Paulo Afonso Velasco Júnior, political scientist at the State University of Rio de Janeiro (UERJ), comments to La Tercera that “for at least 10-15 years now, this has been very noticeable, that people feel very poorly represented by the governments in power in general. And there is a tendency towards polarization in the sense that they seek new candidates. Who do not identify with politics directly or with traditional, more centrist parties, preferring more radical options, as a kind of rupture”.
In his opinion, “polarization or hyperpolarization is noticeable from there. It’s what we are seeing now in Colombia, it’s what we have seen in Chile, where the traditional right has lost, it’s what happened in Brazil with Bolsonaro or in Argentina with Milei”.
But Tiburcio and Larreguy warn about the use of the terms. “It is important to distinguish between ideological polarization and affective polarization. The former is the divergence of ideas and political priorities. This type of polarization (within the limits of the democratic state) is not intrinsically negative, as it indicates pluralism.
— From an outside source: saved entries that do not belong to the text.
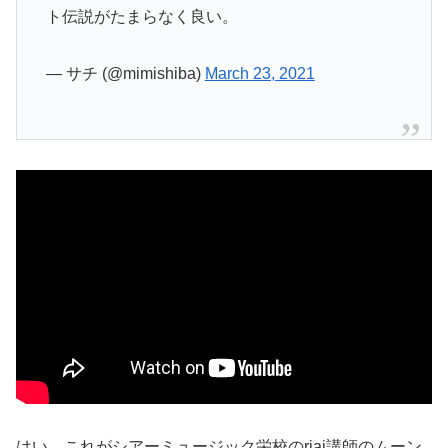
ト伝説がたまらなく良い。
— サチ (@mimishiba)
March 23, 2021
はい、これがシアーミュージック栄校のriai講師のムーン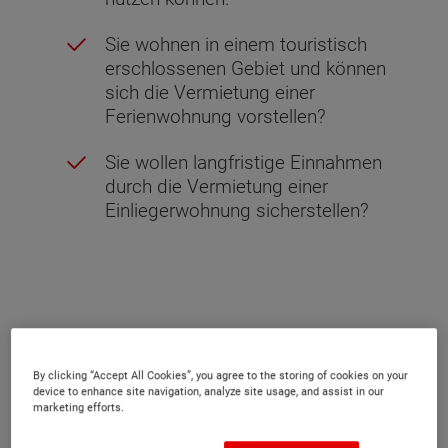
Sie wohnen in einem touristisch
erschlossenen Gebiet und können
sich die Vermietung einer
Ferienwohnung vorstellen?
Sie wollen langfristige Einnahmen
durch die Vermietung einer
Einliegerwohnung sicherstellen?
By clicking “Accept All Cookies”, you agree to the storing of cookies on your
Was zeichnet eine Einliegerwohnung
device to enhance site navigation, analyze site usage, and assist in our
aus?
marketing efforts.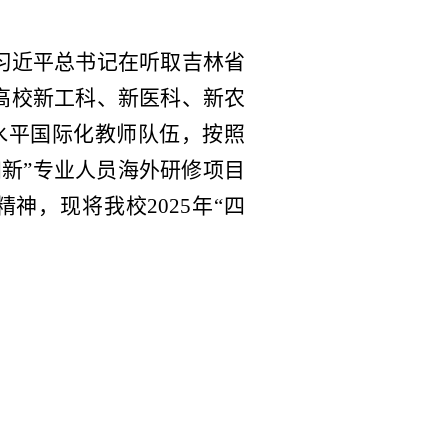
习近平总书记在听取吉林省
高校新工科、新医科、新农
高水平国际化教师队伍，按照
四新”专业人员海外研修项目
神，现将我校2025年“四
Affective polarization is the dislike of people, ideas, or movements contrary to one’s own. This type of polarization is negative, as it prevents democratic coexistence, it invalidates the other”.
And what about the center? Tiburcio and Larreguy point out that the “center,” in terms of affective polarization, “is the set of platforms that recognize the plurality of ideas.” “It is, in some sense, democratic consensus, tolerance, dialogue, the recognition of the rules of the game. This type of platform is linked to traditional elites, who have great social discredit. Anti-system, polarizing options offer seemingly new ideas that contrast with old consensuses,” they explain.
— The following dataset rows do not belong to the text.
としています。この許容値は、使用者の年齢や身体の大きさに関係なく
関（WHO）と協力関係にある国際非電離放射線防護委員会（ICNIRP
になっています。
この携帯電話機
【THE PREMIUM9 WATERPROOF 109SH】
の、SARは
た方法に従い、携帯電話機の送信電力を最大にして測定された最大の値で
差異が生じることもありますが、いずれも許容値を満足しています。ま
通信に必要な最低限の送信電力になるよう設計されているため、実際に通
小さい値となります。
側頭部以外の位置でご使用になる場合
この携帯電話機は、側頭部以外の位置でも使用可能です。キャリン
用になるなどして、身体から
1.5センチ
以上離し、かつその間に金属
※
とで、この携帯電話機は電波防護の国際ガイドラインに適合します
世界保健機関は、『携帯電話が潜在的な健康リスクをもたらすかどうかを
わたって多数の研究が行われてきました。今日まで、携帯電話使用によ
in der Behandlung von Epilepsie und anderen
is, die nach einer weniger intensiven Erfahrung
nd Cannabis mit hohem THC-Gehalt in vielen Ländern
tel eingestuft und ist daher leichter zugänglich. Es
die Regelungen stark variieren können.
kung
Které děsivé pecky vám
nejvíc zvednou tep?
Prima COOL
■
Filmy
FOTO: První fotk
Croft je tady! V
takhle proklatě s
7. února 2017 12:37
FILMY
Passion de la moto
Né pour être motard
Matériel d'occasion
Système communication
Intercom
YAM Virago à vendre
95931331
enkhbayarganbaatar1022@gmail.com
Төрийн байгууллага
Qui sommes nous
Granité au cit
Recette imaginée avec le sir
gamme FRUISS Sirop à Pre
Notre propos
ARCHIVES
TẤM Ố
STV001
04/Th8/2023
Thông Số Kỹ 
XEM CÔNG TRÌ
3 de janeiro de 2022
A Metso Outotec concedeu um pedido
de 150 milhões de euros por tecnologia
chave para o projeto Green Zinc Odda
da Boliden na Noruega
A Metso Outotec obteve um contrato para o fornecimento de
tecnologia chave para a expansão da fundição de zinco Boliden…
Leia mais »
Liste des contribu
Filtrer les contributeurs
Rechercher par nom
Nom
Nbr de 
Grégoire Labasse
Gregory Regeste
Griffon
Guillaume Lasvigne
For Zovatto, “the center is going through a deep crisis. Not because the citizen demand for moderation has disappeared, but because many centrist options fail to offer a powerful narrative of change. In contexts of anger, fear, and uncertainty, moderation can be perceived as continuity or lack of character”.
“The center usually has better institutional diagnoses, but less capacity for emotional connection. It speaks of gradual reforms when a large part of the electorate demands immediate answers,” he maintains. And he adds: “In an era of plebiscitary politics, the center appears too technical to excite and too cautious to mobilize. In none of the last Latin American elections did the center play a key role”.
“I do not believe that hyperpolarization is irreversible, but it will be a dominant characteristic of the regional political cycle in the coming years. As long as low growth, high inequality, insecurity, institutional distrust, and fragmented party systems persist, politics will continue to favor confrontational leaderships,” he concludes.